§ **AIM OF THE TASK**: Among the records, how many lines contain "labels"? Only the number is needed.

§ **RECORDS SUPPLIED**:
------------
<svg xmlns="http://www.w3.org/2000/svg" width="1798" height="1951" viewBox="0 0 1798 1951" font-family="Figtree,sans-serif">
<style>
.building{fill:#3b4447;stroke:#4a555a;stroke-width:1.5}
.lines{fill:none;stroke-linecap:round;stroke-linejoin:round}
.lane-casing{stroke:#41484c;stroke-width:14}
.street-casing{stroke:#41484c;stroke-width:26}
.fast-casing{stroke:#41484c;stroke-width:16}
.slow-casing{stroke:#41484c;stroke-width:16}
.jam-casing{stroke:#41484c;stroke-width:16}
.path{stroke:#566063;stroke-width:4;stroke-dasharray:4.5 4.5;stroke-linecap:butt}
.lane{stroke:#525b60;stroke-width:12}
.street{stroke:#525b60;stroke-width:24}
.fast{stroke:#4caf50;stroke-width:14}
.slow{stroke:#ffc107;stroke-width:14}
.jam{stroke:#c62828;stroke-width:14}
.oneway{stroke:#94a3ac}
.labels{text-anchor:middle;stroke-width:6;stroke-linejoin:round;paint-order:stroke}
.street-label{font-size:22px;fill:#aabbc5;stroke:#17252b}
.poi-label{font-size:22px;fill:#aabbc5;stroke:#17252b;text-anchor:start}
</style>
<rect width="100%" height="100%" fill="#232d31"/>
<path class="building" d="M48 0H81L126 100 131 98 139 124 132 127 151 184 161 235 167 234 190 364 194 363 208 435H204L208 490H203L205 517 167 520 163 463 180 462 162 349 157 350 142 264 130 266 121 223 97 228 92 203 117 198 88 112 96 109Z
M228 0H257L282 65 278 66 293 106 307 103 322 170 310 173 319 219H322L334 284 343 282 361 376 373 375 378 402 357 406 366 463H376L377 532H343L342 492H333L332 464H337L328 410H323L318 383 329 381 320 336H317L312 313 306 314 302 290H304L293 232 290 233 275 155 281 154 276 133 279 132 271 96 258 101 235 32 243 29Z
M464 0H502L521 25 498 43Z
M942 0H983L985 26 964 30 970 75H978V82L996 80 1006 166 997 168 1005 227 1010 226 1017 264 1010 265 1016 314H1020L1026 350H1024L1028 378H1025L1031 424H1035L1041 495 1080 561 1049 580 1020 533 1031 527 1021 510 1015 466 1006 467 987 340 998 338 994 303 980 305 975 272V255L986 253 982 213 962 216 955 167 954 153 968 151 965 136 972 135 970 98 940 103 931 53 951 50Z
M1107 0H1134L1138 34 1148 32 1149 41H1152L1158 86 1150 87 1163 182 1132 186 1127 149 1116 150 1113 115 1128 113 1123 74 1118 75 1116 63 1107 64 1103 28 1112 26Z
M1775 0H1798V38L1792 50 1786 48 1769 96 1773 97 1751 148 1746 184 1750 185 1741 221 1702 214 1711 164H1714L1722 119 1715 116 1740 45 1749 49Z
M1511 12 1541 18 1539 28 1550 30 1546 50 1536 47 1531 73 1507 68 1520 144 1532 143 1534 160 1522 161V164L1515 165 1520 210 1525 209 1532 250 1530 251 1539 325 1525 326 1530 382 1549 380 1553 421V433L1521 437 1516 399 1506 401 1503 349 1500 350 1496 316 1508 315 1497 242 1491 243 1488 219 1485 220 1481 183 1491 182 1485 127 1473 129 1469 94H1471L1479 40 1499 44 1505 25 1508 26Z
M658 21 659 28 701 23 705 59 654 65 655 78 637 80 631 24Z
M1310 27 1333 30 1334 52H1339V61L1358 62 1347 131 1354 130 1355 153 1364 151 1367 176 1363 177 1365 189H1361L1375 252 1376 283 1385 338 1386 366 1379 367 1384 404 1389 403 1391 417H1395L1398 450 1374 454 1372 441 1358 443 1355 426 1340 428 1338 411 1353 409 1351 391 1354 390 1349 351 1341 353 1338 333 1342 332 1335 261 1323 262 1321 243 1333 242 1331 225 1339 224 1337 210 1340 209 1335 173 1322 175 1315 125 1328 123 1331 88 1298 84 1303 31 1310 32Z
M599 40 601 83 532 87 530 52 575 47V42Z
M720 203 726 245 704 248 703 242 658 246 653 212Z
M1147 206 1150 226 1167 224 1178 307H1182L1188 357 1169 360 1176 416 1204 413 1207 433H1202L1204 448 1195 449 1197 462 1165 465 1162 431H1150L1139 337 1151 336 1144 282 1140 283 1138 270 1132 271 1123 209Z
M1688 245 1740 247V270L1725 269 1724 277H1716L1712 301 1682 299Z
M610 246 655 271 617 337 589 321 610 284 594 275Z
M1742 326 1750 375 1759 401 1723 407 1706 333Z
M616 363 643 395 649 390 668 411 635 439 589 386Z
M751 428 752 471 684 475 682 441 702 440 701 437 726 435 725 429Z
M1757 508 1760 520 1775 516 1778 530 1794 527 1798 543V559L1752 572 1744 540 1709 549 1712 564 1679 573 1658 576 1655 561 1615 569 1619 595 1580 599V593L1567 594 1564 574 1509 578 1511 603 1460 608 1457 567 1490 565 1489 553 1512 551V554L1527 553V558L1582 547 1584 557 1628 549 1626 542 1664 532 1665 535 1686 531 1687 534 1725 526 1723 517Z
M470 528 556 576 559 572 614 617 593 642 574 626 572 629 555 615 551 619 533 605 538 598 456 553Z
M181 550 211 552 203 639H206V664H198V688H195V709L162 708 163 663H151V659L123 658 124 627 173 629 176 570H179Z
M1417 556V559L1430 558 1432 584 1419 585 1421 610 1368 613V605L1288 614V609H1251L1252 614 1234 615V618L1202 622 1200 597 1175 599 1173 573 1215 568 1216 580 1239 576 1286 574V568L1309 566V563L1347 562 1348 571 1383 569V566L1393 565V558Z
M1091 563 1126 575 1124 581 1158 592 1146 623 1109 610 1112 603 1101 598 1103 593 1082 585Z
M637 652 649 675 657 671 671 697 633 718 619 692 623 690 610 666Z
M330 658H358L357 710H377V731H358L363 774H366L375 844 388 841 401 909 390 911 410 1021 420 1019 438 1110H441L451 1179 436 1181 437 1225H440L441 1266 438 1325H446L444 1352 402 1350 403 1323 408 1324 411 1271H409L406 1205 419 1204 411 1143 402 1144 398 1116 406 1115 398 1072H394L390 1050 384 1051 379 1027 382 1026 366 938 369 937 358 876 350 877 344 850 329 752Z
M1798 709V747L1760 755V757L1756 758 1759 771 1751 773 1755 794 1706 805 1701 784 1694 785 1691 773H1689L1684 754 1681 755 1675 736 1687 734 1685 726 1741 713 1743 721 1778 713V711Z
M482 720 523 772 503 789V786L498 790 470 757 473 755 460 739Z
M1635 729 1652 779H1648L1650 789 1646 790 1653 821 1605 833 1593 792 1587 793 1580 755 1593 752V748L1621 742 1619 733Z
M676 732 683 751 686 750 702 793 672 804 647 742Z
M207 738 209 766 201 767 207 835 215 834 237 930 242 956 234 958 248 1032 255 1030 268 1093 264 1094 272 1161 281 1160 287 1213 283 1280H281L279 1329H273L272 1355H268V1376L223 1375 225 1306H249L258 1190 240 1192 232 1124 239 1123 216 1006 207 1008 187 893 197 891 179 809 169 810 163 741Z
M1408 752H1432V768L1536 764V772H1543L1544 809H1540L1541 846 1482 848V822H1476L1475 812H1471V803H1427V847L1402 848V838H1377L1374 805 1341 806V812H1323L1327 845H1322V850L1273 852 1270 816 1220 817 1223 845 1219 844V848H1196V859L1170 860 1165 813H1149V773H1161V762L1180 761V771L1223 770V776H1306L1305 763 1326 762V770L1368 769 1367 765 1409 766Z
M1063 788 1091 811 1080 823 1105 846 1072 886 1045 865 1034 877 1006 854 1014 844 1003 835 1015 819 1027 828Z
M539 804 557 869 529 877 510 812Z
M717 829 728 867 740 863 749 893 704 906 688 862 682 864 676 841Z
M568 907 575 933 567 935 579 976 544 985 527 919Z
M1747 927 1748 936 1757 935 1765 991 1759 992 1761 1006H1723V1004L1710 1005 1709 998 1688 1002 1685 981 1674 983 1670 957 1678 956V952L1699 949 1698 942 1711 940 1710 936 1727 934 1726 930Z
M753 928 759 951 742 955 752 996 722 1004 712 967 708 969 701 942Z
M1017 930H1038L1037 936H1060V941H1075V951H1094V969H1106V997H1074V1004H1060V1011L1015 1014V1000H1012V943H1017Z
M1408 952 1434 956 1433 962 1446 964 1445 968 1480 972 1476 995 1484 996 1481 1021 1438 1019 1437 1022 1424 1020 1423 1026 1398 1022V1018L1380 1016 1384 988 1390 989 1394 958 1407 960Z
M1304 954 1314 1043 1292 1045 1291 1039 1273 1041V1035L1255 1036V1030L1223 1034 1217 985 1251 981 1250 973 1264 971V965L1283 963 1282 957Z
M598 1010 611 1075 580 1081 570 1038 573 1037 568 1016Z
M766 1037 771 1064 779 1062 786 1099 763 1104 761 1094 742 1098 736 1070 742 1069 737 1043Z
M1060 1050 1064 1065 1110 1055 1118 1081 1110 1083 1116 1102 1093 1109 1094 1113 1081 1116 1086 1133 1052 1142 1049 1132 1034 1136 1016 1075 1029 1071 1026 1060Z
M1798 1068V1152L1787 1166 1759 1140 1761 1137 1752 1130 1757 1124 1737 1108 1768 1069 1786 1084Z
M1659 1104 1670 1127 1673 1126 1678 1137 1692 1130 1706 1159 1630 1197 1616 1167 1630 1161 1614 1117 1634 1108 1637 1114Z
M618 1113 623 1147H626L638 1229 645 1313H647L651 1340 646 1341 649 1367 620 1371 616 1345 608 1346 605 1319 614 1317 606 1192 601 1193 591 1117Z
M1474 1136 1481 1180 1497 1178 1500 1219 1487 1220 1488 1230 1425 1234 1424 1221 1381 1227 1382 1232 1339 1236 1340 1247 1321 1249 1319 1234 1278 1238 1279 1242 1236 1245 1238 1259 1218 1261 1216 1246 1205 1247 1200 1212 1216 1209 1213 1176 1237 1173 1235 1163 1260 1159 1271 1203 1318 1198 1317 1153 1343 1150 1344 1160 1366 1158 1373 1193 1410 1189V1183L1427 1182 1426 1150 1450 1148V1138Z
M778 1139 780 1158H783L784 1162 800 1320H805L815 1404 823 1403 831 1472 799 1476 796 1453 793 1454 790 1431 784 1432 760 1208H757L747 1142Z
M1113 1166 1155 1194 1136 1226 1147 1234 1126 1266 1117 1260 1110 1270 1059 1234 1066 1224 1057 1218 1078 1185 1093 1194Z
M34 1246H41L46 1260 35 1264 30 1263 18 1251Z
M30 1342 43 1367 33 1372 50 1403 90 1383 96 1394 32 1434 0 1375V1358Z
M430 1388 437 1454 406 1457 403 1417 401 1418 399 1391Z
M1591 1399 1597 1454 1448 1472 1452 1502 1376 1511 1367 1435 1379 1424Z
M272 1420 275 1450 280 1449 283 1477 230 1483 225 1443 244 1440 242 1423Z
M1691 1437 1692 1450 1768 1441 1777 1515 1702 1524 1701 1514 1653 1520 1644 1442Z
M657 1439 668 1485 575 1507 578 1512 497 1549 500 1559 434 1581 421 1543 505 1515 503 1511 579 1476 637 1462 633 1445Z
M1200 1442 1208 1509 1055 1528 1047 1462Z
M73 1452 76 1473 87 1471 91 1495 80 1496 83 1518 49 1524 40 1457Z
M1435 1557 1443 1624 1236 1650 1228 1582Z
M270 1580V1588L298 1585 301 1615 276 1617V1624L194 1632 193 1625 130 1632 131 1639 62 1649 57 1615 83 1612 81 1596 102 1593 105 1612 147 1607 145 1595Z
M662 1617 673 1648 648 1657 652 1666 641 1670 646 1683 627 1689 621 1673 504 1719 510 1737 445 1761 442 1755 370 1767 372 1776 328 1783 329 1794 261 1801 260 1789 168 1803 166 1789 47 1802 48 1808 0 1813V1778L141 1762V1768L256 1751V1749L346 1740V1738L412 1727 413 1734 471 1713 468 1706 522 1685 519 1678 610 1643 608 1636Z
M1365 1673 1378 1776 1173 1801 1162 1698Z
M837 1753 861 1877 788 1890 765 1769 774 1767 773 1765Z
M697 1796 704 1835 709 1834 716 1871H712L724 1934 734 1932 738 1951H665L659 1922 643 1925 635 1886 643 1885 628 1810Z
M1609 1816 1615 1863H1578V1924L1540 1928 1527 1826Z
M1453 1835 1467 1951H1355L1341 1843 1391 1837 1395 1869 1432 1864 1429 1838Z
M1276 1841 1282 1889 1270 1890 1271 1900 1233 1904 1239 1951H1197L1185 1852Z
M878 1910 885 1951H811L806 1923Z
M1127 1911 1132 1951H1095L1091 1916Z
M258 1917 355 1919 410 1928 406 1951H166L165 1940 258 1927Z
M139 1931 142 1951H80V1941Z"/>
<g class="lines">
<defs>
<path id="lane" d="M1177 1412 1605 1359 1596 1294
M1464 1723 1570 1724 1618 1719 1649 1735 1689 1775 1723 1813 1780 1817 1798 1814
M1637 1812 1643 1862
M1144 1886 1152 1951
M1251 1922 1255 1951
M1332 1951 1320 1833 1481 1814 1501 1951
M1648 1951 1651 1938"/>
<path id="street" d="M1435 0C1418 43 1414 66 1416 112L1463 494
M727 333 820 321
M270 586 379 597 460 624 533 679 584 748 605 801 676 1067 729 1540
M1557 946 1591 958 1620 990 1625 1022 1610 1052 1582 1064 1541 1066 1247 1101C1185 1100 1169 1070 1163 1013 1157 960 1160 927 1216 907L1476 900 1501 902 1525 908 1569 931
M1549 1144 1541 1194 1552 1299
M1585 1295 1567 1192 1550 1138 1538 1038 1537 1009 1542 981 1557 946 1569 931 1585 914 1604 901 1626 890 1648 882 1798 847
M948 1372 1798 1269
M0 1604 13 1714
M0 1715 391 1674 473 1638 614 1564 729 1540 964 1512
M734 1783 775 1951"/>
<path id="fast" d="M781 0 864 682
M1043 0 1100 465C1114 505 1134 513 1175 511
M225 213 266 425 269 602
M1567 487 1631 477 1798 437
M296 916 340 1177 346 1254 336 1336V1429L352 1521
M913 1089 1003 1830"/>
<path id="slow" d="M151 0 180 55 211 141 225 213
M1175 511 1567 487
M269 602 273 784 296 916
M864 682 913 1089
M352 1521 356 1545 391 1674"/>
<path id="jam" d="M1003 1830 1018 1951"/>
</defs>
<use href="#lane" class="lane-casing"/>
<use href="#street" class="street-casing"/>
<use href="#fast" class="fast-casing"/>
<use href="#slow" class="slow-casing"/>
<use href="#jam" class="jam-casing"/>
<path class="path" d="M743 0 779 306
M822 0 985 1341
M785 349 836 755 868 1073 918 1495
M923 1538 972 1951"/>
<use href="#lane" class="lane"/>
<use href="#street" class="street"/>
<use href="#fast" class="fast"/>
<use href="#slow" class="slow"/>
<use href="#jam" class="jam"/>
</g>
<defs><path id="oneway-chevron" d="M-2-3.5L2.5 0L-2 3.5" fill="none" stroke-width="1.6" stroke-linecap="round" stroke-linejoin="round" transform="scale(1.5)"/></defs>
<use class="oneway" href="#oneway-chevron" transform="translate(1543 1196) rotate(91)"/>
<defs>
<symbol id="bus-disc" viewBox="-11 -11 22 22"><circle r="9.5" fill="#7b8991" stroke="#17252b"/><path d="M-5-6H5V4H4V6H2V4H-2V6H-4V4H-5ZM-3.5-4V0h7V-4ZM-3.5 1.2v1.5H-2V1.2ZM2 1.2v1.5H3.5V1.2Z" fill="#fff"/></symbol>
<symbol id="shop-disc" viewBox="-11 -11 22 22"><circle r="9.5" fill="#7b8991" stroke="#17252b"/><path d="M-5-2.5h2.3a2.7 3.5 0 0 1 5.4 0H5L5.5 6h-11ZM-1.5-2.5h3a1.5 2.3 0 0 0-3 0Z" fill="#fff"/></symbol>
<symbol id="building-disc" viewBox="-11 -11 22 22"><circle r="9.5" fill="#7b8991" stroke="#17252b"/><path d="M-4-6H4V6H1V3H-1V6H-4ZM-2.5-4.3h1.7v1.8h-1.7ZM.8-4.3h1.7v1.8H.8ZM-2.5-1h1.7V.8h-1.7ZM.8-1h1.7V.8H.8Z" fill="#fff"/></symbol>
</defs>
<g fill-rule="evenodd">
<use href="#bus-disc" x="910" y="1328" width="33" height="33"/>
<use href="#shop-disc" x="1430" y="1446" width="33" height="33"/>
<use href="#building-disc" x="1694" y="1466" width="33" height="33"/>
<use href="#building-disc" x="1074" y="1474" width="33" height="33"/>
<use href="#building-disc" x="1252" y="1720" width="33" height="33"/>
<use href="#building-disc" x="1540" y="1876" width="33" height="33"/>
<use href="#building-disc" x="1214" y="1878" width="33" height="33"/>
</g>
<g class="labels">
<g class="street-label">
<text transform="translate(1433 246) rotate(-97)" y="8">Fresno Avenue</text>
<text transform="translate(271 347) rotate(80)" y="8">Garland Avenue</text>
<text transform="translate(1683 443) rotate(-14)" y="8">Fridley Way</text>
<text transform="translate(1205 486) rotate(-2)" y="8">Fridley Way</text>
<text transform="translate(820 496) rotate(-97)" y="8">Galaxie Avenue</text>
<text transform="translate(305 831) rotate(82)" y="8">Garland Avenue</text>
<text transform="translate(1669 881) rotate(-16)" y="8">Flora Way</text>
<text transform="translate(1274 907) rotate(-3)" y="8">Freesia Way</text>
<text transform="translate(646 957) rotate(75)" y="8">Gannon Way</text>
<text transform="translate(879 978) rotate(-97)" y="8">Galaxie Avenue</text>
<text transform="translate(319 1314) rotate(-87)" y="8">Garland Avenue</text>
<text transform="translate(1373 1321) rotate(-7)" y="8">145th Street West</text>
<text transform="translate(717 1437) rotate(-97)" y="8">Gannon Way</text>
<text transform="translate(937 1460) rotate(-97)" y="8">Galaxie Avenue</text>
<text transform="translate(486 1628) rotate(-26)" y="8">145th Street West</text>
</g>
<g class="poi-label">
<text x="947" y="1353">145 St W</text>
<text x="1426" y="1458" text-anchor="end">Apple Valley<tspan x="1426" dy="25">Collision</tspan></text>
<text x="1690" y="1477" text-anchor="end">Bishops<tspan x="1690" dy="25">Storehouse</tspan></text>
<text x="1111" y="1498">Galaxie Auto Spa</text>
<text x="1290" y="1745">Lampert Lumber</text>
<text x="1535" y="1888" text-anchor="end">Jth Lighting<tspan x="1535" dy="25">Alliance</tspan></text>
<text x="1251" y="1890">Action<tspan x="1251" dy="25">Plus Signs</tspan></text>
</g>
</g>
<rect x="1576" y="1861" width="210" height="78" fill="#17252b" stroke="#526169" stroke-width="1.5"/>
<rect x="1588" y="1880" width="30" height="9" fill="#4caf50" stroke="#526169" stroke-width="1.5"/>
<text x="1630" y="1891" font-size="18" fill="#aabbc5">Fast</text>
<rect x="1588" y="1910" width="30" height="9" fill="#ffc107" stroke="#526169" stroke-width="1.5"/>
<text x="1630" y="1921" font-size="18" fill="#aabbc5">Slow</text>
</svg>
------------
§ **OUTPUT FOR THIS TASK**: 2